Conheci a Michi num bar no oeste da cidade. Ela chegou, cabelos curtos e loiros, jeito de nova-iorquina, também recém-chegada à Berlim. Eu ainda estava sem saber direito os meus lugares, me perdia quase toda vez que saía de casa, e andava com uma angústia sem saber se afinal vir pra cá tinha sido a decisão certa.
Dizem que é difícil fazer amigos depois de adulto, mas vai ver , eu tenho sorte.

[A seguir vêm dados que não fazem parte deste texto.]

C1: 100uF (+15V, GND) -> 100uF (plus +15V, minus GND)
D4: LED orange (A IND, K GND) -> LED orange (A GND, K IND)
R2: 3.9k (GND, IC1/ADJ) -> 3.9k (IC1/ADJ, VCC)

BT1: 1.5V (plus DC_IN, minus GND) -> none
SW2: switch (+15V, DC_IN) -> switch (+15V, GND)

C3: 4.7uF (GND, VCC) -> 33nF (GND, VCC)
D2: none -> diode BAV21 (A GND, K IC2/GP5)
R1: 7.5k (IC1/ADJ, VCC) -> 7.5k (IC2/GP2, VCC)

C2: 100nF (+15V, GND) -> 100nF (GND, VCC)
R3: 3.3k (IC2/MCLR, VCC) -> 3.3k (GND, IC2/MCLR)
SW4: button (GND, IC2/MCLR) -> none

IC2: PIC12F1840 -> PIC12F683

A Michi tem olhinhos claros muito vivos, e ela parece aquelas meninas que a gente vê nas ilustrações dos contos de Grimm. Às vezes ela derrapa um pouquinho no Português, deixa escapar um sotaque que mostra que ela saiu do Brasil faz muito tempo. E a Michi é cool. Se eu já conheci alguma cool girl na minha vida, ela foi a Michi.
Mas, mais do que qualquer outra coisa, a Michi é destemida. Parece que ela nunca tem medo de nada. Pode ser pular de paraquedas, pode ser ir sozinha para uma ilha no Irã, pode ser se desmontar pra montar de novo. Ela vai. Vai com tudo, mas também com leveza, uma curiosidade insaciável, uma vontade infinita do novo.

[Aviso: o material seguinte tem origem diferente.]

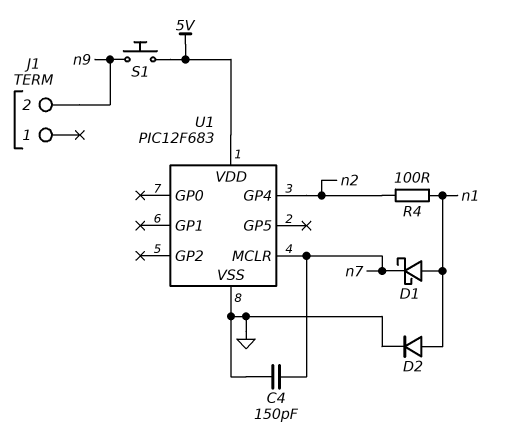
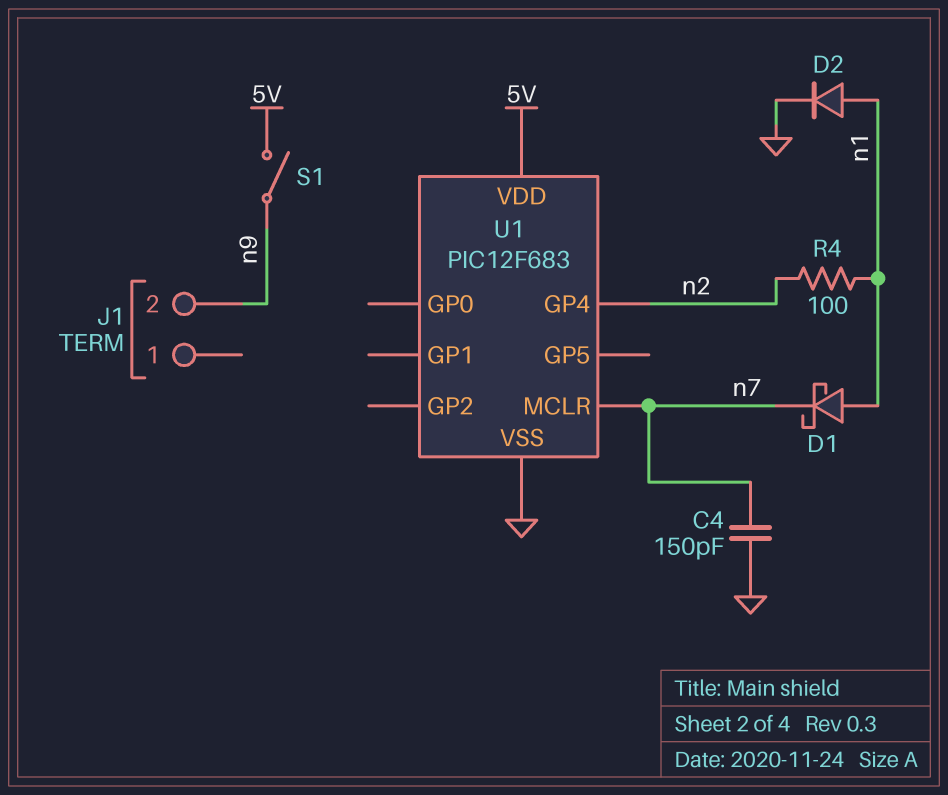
S1: button (5V, n9) -> switch (5V, n9)

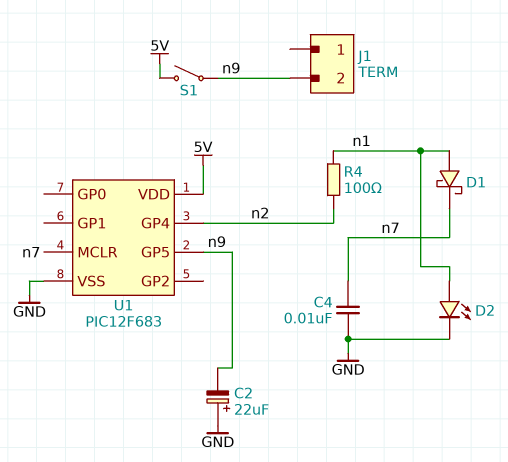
C2: none -> 22uF (plus GND, minus n9)
C4: 150pF (GND, n7) -> 10nF (GND, n7)
D2: diode (A n1, K GND) -> LED (A n1, K GND)
U1 pin GP5: none -> n9

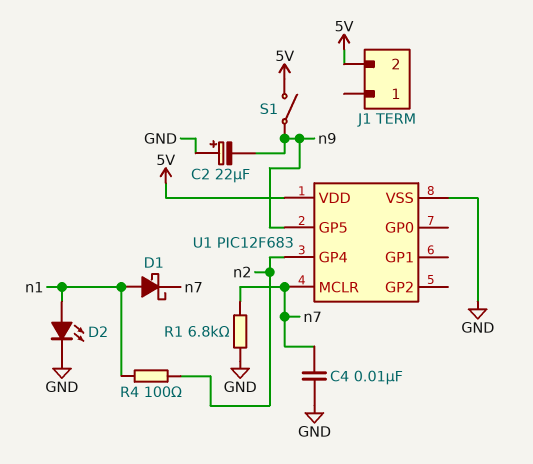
J1 pin 2: n9 -> 5V
R1: none -> 6.8k (GND, n7)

Costumo brincar que ela tem as ideias e eu tenho o entusiasmo. Do lado dela eu me sinto mais corajosa. Do lado dela eu me sinto mais livre.
A Michi também é meu colo, meu abraço, meu alento. Nos momentos de mais dor, mais do que eu achei que poderia suportar, ela veio me carregar. Às vezes eu nem preciso falar nada, e ela já sabe, sabe que eu preciso de um cafuné, de um carinho, de um porre fenomenal daqueles que a gente gasta o salário no bar sem nem saber com o quê.
Michi vive dizendo que um dia vai embora – e eu sei que um dia ela vai mesmo. A gente é do mundo, e isso nunca vai mudar.
Mas quando ela for, espero que ela saiba que ela foi um dos maiores presentes que essa cidade podia me dar.